Pingit
- Product type: Mobile payments
- Owner: Barclays
- Country: United Kingdom
- Introduced: February 2012
- Discontinued: June 2021
- Website: www.pingit.com^{[dead link]}

= Pingit =

Former British mobile payment service

Pingit, formerly Barclays Pingit, was a British mobile payments service, allowing Barclays account holders to send and receive money transfers through their mobile phones. It operated from 2012 until 2021 when Barclays said that the service was no longer needed as newer payment services became popular.

== History ==
It was launched in February 2012 and expanded in stages to include all account holders, with over 1.2 million downloads reported in its first year.
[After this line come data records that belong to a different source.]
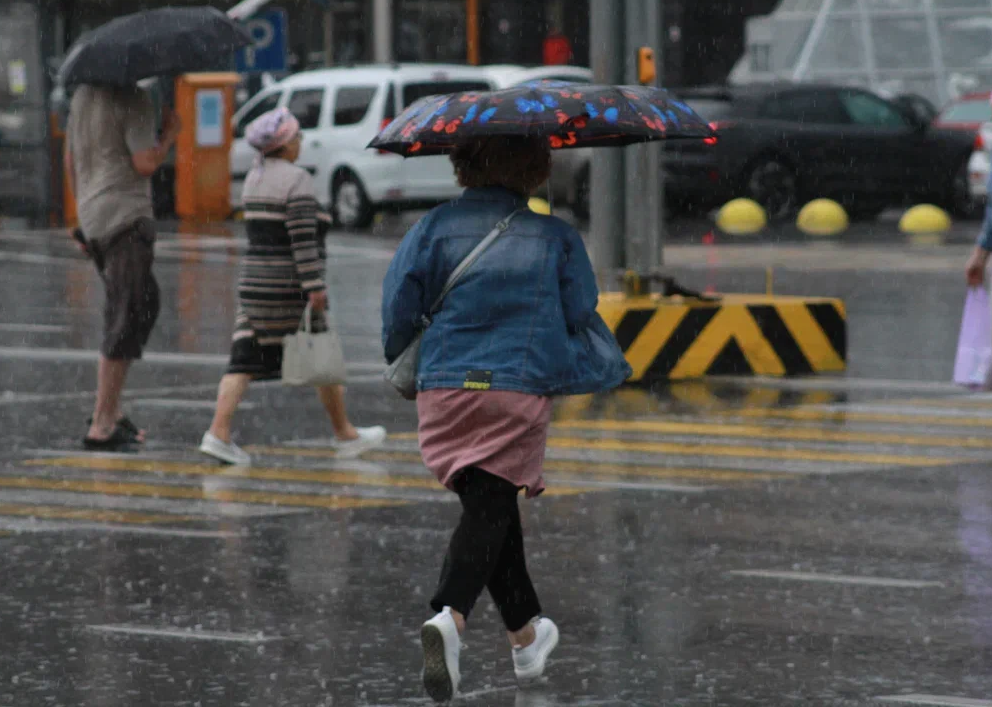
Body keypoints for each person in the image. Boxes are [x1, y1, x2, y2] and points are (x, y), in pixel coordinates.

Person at [381, 135, 629, 702]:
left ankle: (526, 633)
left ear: (463, 166)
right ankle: (452, 615)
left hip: (445, 384)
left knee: (488, 502)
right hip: (515, 386)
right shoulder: (555, 236)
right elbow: (579, 309)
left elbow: (399, 305)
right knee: (492, 501)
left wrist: (405, 353)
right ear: (535, 169)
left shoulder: (432, 228)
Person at [200, 107, 386, 466]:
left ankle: (218, 432)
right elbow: (302, 239)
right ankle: (345, 432)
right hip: (288, 287)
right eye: (297, 137)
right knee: (321, 356)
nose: (301, 143)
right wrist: (314, 285)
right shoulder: (297, 179)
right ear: (284, 144)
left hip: (254, 286)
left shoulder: (255, 176)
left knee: (243, 360)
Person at [67, 81, 176, 449]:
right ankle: (101, 423)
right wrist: (169, 136)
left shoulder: (82, 95)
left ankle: (110, 410)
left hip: (95, 214)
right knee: (126, 313)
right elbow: (145, 162)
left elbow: (71, 161)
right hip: (125, 216)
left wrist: (84, 212)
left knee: (143, 302)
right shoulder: (134, 98)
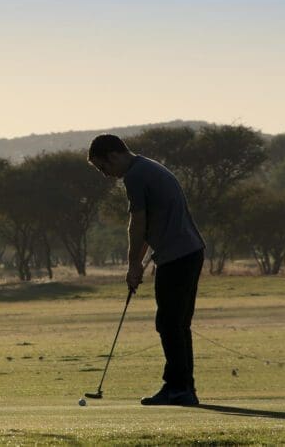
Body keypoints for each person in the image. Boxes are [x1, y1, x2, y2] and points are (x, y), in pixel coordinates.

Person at [87, 134, 205, 406]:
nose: (106, 175)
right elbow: (149, 225)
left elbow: (137, 224)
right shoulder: (147, 167)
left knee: (170, 323)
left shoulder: (135, 176)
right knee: (176, 323)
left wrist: (132, 266)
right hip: (187, 253)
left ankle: (179, 389)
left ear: (114, 156)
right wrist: (138, 262)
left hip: (178, 257)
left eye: (103, 167)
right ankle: (181, 387)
The applications used for Pingit were iOS and Android and Blackberry. Monetary transfers were made to the account associated with the phone number, not the app itself, so that all types of phones with the app installed were eligible to receive payments.

The Pingit service worked on the Faster Payments Service, so that payments were effectively instantaneous, even between Barclays and non-Barclays customers, and they were free. Pingit was compatible with the Paym mobile payment system which worked across other UK banks.

In July 2015, Barclays teamed up with Zapp to allow Pingit to be used at point of sale terminals in shops, and for Internet transactions where the Pay by Bank app symbol is displayed.

In March 2019, Barclays merged its BPay wearable contactless payments product with the Pingit money transfer app. That August, Barclays launched an online store vending Pingit wearable payments devices, such as watches and key fobs, programmed to process Pingit mobile payments.

On 19 February 2021, Barclays announced that it would be closing Pingit down later in 2021 and subsequently on 12 April 2021, Barclays confirmed that Pingit would close on 30 June 2021.